» **Task prompt**:
The reply should be an exact transcription of every record.

Stored data entries:
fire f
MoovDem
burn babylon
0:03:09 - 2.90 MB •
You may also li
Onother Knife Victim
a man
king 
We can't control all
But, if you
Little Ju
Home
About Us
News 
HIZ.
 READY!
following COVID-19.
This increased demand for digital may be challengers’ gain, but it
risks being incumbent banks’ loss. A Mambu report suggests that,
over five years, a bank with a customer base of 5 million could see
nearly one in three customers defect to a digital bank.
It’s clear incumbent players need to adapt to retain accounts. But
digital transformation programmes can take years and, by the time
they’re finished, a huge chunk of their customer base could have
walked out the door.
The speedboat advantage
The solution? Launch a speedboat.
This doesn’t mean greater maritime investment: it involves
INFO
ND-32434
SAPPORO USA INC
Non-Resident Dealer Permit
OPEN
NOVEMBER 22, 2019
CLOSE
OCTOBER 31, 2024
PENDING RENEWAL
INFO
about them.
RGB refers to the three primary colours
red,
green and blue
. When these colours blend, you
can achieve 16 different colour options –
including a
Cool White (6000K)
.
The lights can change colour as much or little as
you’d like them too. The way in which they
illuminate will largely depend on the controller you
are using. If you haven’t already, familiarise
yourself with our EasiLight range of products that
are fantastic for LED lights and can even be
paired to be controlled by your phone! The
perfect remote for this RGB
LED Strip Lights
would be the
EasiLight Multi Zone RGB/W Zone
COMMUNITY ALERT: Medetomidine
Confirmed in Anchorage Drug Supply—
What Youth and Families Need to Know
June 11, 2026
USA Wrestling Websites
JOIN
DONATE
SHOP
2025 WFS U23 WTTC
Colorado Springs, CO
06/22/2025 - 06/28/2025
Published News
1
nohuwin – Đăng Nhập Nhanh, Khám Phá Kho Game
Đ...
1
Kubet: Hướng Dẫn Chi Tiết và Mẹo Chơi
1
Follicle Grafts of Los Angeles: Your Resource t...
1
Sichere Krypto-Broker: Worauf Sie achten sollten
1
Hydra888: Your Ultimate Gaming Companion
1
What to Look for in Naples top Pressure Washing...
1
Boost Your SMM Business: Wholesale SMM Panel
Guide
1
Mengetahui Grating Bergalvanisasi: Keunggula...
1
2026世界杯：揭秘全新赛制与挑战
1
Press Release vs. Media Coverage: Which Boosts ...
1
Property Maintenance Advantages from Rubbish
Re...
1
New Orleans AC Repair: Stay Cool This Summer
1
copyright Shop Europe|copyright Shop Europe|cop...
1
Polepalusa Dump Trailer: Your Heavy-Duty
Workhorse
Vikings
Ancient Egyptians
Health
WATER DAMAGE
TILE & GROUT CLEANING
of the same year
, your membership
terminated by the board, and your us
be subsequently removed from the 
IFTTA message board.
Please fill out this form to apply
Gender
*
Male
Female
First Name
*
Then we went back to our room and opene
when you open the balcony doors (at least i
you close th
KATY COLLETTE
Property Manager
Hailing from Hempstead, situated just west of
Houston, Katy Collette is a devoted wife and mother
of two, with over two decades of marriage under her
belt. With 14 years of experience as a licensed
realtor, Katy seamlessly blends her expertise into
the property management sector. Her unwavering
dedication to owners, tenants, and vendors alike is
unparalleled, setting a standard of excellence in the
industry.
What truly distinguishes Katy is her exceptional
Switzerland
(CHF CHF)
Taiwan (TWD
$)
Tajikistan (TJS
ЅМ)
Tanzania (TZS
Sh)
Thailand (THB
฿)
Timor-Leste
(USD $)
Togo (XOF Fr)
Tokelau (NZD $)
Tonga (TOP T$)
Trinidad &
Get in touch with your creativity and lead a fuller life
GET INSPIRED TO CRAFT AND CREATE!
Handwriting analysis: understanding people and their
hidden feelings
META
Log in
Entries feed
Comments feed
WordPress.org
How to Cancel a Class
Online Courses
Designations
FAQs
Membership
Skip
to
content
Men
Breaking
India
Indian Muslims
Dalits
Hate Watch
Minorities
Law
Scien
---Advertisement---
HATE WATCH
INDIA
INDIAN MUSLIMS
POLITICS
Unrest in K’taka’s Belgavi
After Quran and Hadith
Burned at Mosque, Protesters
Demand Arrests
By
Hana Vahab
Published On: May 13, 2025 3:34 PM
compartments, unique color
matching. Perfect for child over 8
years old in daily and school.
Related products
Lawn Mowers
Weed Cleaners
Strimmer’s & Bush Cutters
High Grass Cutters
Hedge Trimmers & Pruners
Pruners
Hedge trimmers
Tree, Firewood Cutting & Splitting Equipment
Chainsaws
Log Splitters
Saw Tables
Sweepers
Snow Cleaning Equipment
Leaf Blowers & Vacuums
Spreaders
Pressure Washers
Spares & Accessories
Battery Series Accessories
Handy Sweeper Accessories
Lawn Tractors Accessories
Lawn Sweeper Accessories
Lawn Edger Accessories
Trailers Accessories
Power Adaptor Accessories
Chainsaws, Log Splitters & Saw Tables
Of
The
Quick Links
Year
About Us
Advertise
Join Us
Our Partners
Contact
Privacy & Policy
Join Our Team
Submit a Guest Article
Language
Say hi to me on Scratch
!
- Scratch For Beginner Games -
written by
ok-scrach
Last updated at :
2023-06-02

» **Solution for this exercise**:
fire f
MoovDem
burn babylon
0:03:09 - 2.90 MB •
You may also li
Onother Knife Victim
a man
king 
We can't control all
But, if you
Little Ju
Home
About Us
News 
HIZ.
 READY!
following COVID-19.
This increased demand for digital may be challengers’ gain, but it
risks being incumbent banks’ loss. A Mambu report suggests that,
over five years, a bank with a customer base of 5 million could see
nearly one in three customers defect to a digital bank.
It’s clear incumbent players need to adapt to retain accounts. But
digital transformation programmes can take years and, by the time
they’re finished, a huge chunk of their customer base could have
walked out the door.
The speedboat advantage
The solution? Launch a speedboat.
This doesn’t mean greater maritime investment: it involves
INFO
ND-32434
SAPPORO USA INC
Non-Resident Dealer Permit
OPEN
NOVEMBER 22, 2019
CLOSE
OCTOBER 31, 2024
PENDING RENEWAL
INFO
about them.
RGB refers to the three primary colours
red,
green and blue
. When these colours blend, you
can achieve 16 different colour options –
including a
Cool White (6000K)
.
The lights can change colour as much or little as
you’d like them too. The way in which they
illuminate will largely depend on the controller you
are using. If you haven’t already, familiarise
yourself with our EasiLight range of products that
are fantastic for LED lights and can even be
paired to be controlled by your phone! The
perfect remote for this RGB
LED Strip Lights
would be the
EasiLight Multi Zone RGB/W Zone
COMMUNITY ALERT: Medetomidine
Confirmed in Anchorage Drug Supply—
What Youth and Families Need to Know
June 11, 2026
USA Wrestling Websites
JOIN
DONATE
SHOP
2025 WFS U23 WTTC
Colorado Springs, CO
06/22/2025 - 06/28/2025
Published News
1
nohuwin – Đăng Nhập Nhanh, Khám Phá Kho Game
Đ...
1
Kubet: Hướng Dẫn Chi Tiết và Mẹo Chơi
1
Follicle Grafts of Los Angeles: Your Resource t...
1
Sichere Krypto-Broker: Worauf Sie achten sollten
1
Hydra888: Your Ultimate Gaming Companion
1
What to Look for in Naples top Pressure Washing...
1
Boost Your SMM Business: Wholesale SMM Panel
Guide
1
Mengetahui Grating Bergalvanisasi: Keunggula...
1
2026世界杯：揭秘全新赛制与挑战
1
Press Release vs. Media Coverage: Which Boosts ...
1
Property Maintenance Advantages from Rubbish
Re...
1
New Orleans AC Repair: Stay Cool This Summer
1
copyright Shop Europe|copyright Shop Europe|cop...
1
Polepalusa Dump Trailer: Your Heavy-Duty
Workhorse
Vikings
Ancient Egyptians
Health
WATER DAMAGE
TILE & GROUT CLEANING
of the same year
, your membership
terminated by the board, and your us
be subsequently removed from the 
IFTTA message board.
Please fill out this form to apply
Gender
*
Male
Female
First Name
*
Then we went back to our room and opene
when you open the balcony doors (at least i
you close th
KATY COLLETTE
Property Manager
Hailing from Hempstead, situated just west of
Houston, Katy Collette is a devoted wife and mother
of two, with over two decades of marriage under her
belt. With 14 years of experience as a licensed
realtor, Katy seamlessly blends her expertise into
the property management sector. Her unwavering
dedication to owners, tenants, and vendors alike is
unparalleled, setting a standard of excellence in the
industry.
What truly distinguishes Katy is her exceptional
Switzerland
(CHF CHF)
Taiwan (TWD
$)
Tajikistan (TJS
ЅМ)
Tanzania (TZS
Sh)
Thailand (THB
฿)
Timor-Leste
(USD $)
Togo (XOF Fr)
Tokelau (NZD $)
Tonga (TOP T$)
Trinidad &
Get in touch with your creativity and lead a fuller life
GET INSPIRED TO CRAFT AND CREATE!
Handwriting analysis: understanding people and their
hidden feelings
META
Log in
Entries feed
Comments feed
WordPress.org
How to Cancel a Class
Online Courses
Designations
FAQs
Membership
Skip
to
content
Men
Breaking
India
Indian Muslims
Dalits
Hate Watch
Minorities
Law
Scien
---Advertisement---
HATE WATCH
INDIA
INDIAN MUSLIMS
POLITICS
Unrest in K’taka’s Belgavi
After Quran and Hadith
Burned at Mosque, Protesters
Demand Arrests
By
Hana Vahab
Published On: May 13, 2025 3:34 PM
compartments, unique color
matching. Perfect for child over 8
years old in daily and school.
Related products
Lawn Mowers
Weed Cleaners
Strimmer’s & Bush Cutters
High Grass Cutters
Hedge Trimmers & Pruners
Pruners
Hedge trimmers
Tree, Firewood Cutting & Splitting Equipment
Chainsaws
Log Splitters
Saw Tables
Sweepers
Snow Cleaning Equipment
Leaf Blowers & Vacuums
Spreaders
Pressure Washers
Spares & Accessories
Battery Series Accessories
Handy Sweeper Accessories
Lawn Tractors Accessories
Lawn Sweeper Accessories
Lawn Edger Accessories
Trailers Accessories
Power Adaptor Accessories
Chainsaws, Log Splitters & Saw Tables
Of
The
Quick Links
Year
About Us
Advertise
Join Us
Our Partners
Contact
Privacy & Policy
Join Our Team
Submit a Guest Article
Language
Say hi to me on Scratch
!
- Scratch For Beginner Games -
written by
ok-scrach
Last updated at :
2023-06-02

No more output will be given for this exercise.